Even more concerning, many of those automated algorithms are embedding neural networks, that are known to be sensitive to so called adversarial attacks. These attacks leverage the poor understanding humans have about the decision-making process of neural-networks, to trigger arguably incoherent decisions from them. This is equivalent to finding bugs in more classic algorithms, at runtime. Researchers proposed illustrative attacks in critical decision-making systems such as self-driving cars, by simply modifying their environmental inputs.
FUTURE FLASH COLLAPSE? Algorithms were up to now relatively isolated in their domain: HFT algorithms read stocks and information on the Internet, but only operate on markets. Self driving cars read environmental inputs and make decisions for maneuvering the car. With both i) the promises of the 5G to interconnect more and more computing devices and their networks, and ii) the capability of neural network models to handle larger and larger sets of data as input, we are entering a new setup, of unprecedented complexity. And if algorithms can read from larger pools of data, on different networks and on different domains, their creators will probably not refrain to do so, following the moto “information is power”.

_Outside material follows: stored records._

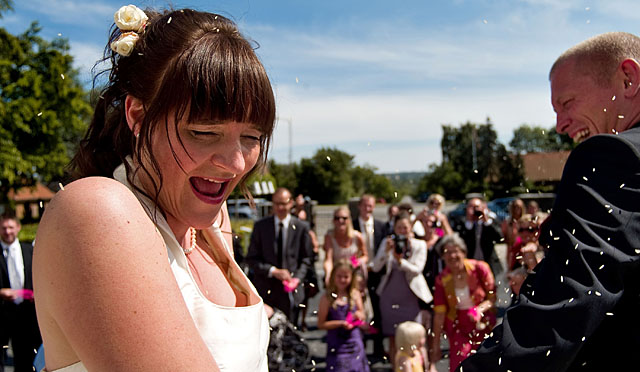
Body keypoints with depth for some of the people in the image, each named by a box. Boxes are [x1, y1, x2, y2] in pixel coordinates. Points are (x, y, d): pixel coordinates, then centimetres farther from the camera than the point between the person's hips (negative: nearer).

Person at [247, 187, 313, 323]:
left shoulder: (301, 227, 3)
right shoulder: (260, 226, 3)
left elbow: (306, 258, 8)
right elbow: (252, 259, 1)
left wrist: (297, 278, -9)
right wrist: (273, 271, -13)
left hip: (291, 291, 0)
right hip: (265, 290, 0)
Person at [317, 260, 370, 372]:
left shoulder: (355, 294, 2)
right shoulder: (327, 298, -9)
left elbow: (362, 315, 11)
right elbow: (321, 324, -9)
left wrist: (359, 315, -12)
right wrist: (341, 323, -18)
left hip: (354, 342, 3)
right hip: (336, 344, -3)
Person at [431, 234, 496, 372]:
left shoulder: (479, 268, -10)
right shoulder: (442, 279, -7)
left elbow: (493, 296, -5)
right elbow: (439, 313, -6)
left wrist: (480, 309, -26)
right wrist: (436, 345, -5)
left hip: (483, 324, 0)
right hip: (458, 327, 0)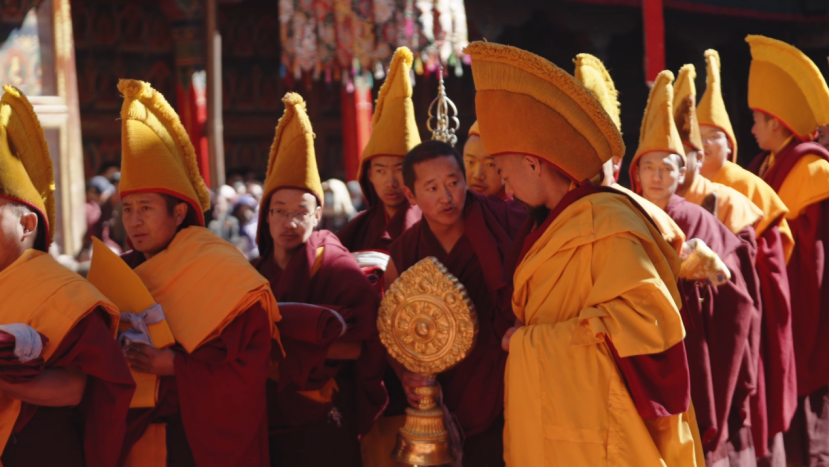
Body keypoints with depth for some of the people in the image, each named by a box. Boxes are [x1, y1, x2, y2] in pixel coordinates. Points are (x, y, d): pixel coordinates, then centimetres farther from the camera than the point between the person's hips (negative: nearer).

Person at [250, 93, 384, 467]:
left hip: (322, 433, -4)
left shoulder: (334, 265, -4)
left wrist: (279, 339, -20)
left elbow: (357, 344, -17)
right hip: (263, 431, 4)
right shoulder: (254, 274, 9)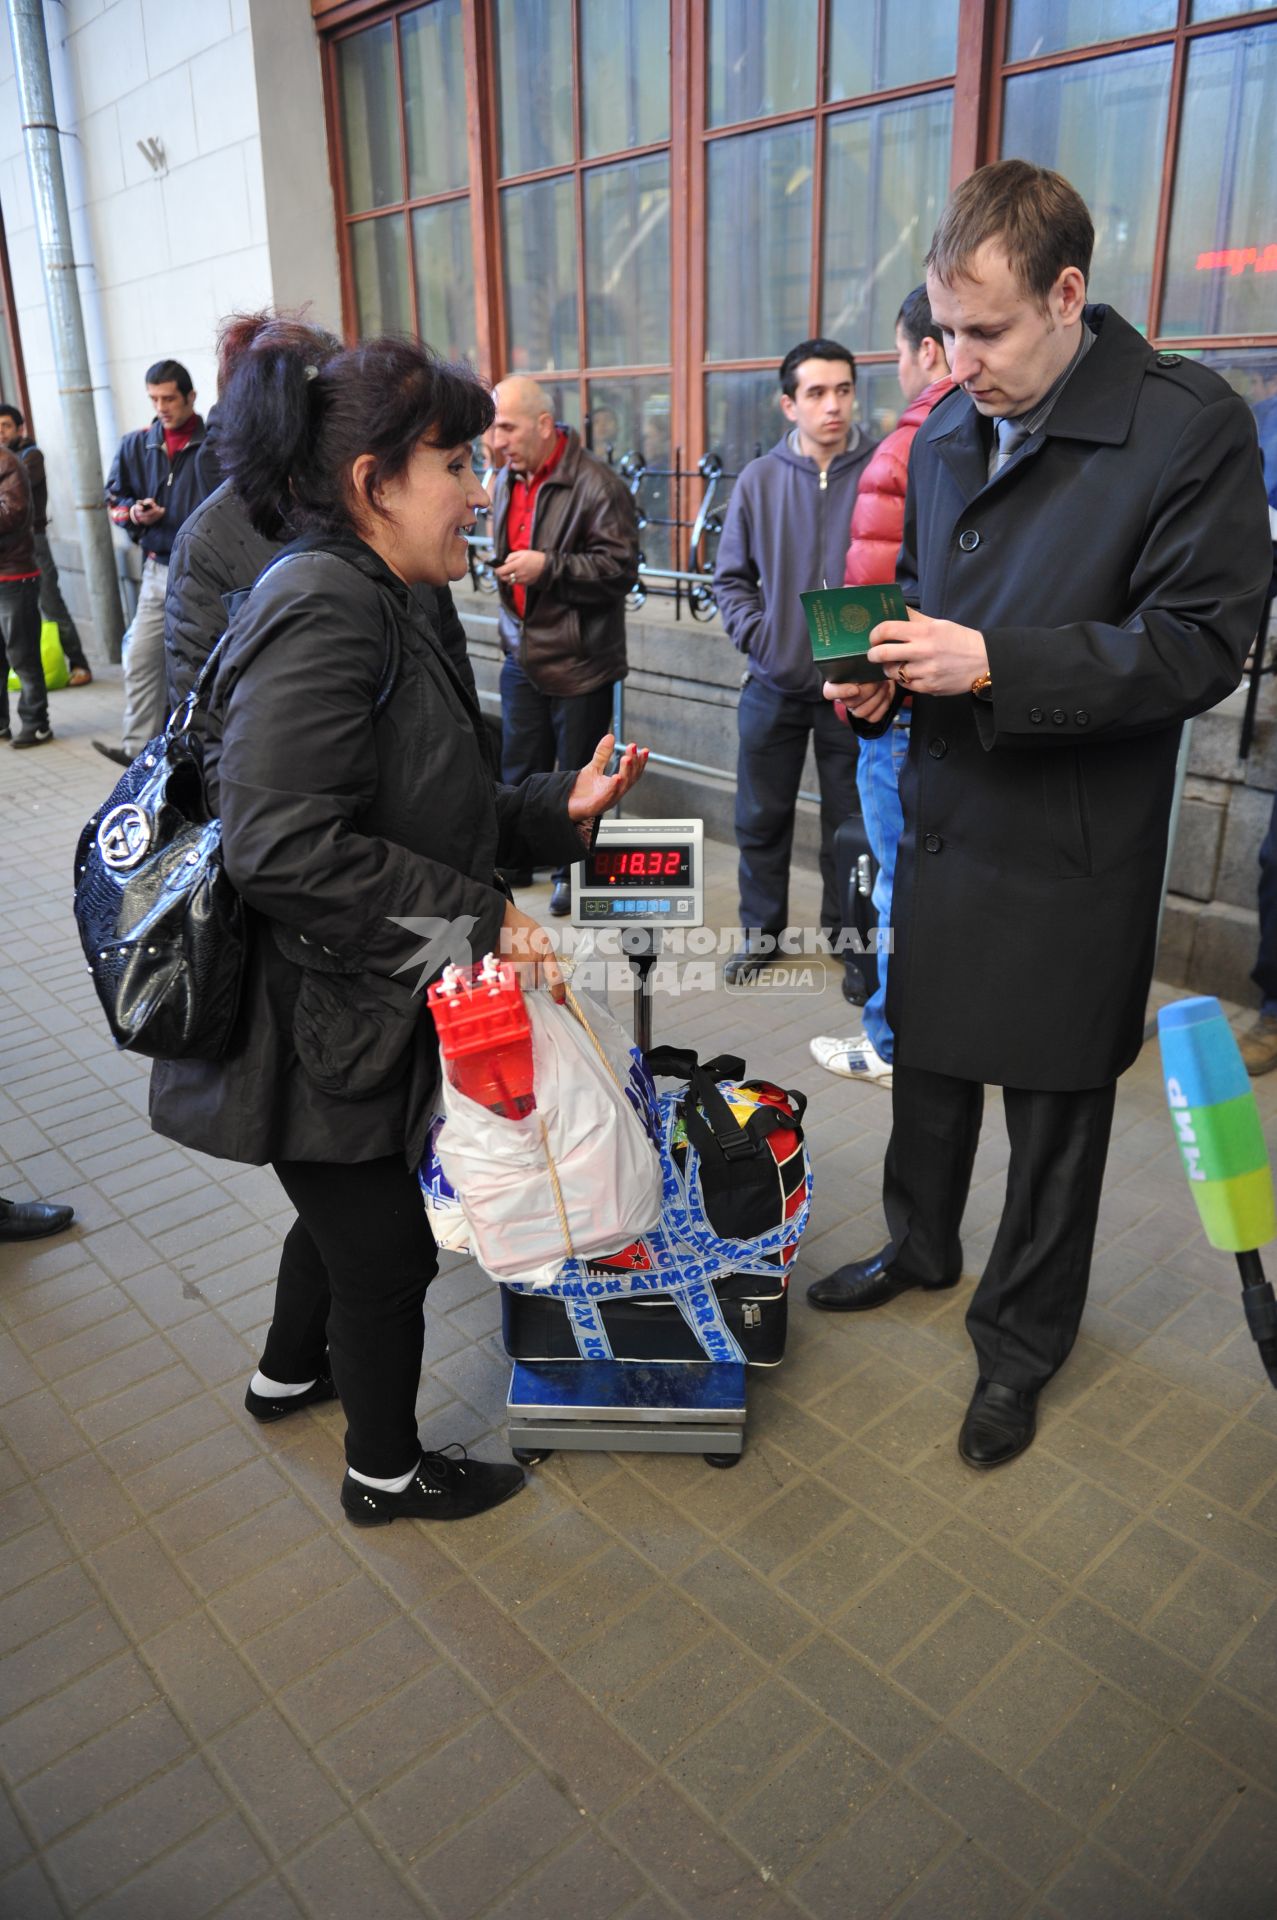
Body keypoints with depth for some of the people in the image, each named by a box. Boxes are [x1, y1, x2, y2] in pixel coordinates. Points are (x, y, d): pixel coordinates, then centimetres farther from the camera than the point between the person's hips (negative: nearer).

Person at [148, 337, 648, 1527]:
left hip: (356, 1010, 10)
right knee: (388, 1251, 9)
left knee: (350, 1209, 29)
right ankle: (387, 1474, 35)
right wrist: (479, 919, -26)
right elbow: (281, 846, -33)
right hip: (316, 1032, -10)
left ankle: (289, 1373, 55)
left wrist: (561, 806, 2)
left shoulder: (376, 607, 10)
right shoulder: (323, 607, -23)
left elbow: (420, 815, 12)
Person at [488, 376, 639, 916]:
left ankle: (573, 871, 23)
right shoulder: (507, 480, 11)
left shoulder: (596, 486, -15)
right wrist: (494, 562, 6)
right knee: (519, 771, 14)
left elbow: (620, 568, -19)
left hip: (580, 665, -7)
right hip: (522, 655, 7)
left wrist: (547, 566, -25)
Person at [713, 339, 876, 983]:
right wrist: (756, 634, -5)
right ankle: (761, 930, 30)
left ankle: (845, 931, 30)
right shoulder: (759, 479, 1)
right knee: (761, 820, 13)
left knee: (849, 823, 11)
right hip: (773, 685, 2)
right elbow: (731, 577, 8)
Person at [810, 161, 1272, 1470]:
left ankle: (1020, 1339, 31)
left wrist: (991, 665, -26)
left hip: (1072, 849, -6)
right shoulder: (943, 434, 6)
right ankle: (920, 1245, 47)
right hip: (942, 819, 6)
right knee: (926, 1056, 21)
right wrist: (878, 676, -4)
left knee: (1054, 1105, 9)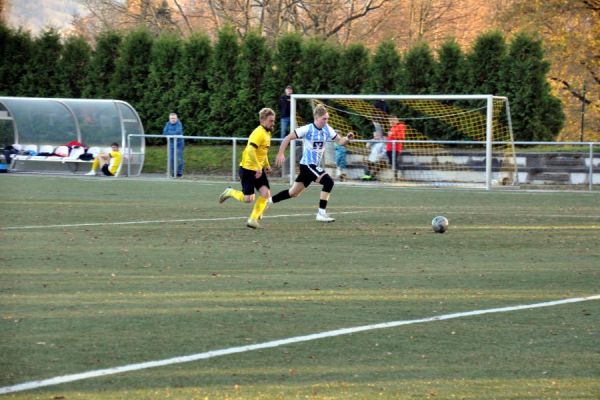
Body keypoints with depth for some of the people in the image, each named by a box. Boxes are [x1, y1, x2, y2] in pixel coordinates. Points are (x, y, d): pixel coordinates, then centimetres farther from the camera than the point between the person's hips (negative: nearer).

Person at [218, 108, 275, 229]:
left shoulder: (267, 133, 10)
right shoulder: (259, 133, -20)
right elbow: (250, 151, -30)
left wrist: (267, 165, 23)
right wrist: (258, 168, -29)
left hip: (258, 169, 8)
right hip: (248, 168, -8)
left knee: (266, 193, -7)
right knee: (248, 199, -8)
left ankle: (253, 219, 2)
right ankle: (230, 192, 22)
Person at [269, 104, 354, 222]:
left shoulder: (327, 129, 3)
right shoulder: (307, 129, -14)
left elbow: (340, 141, 3)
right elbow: (288, 138, -11)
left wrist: (347, 138, -18)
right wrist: (281, 154, -15)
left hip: (315, 165, 8)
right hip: (307, 164, -8)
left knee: (294, 193, 17)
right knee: (328, 182, -22)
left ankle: (267, 201, 31)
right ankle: (321, 213, -18)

This opens up for the creation of autonomous agents that will be inclined in reacting as fast as possible to a maximal amount of information, leading to risky interactions. Algorithms can then indirectly influence other algorithms by writing the data some others are going to read, and so on and so forth. In that light, millions of algorithms may very soon depend on each other, in a non controlled way, to make decisions. And these dependencies will create cascade effects that are unlikely to be be interrupted by humans, due to their flash occurrence. The naïve will to create “automatic stops” is bound to encounter the problem that those might be impossible to model and, as their implementation precisely depends on the overwhelming complexity of the data and algorithms themselves.
We are then possibly already in a era where unstable clusters of algorithms are getting more and more interleaved, forming a emergent system reaching all domains of online interactions and decision making processes. The question now becomes: “how can a major chain reaction not occur in the coming years?”.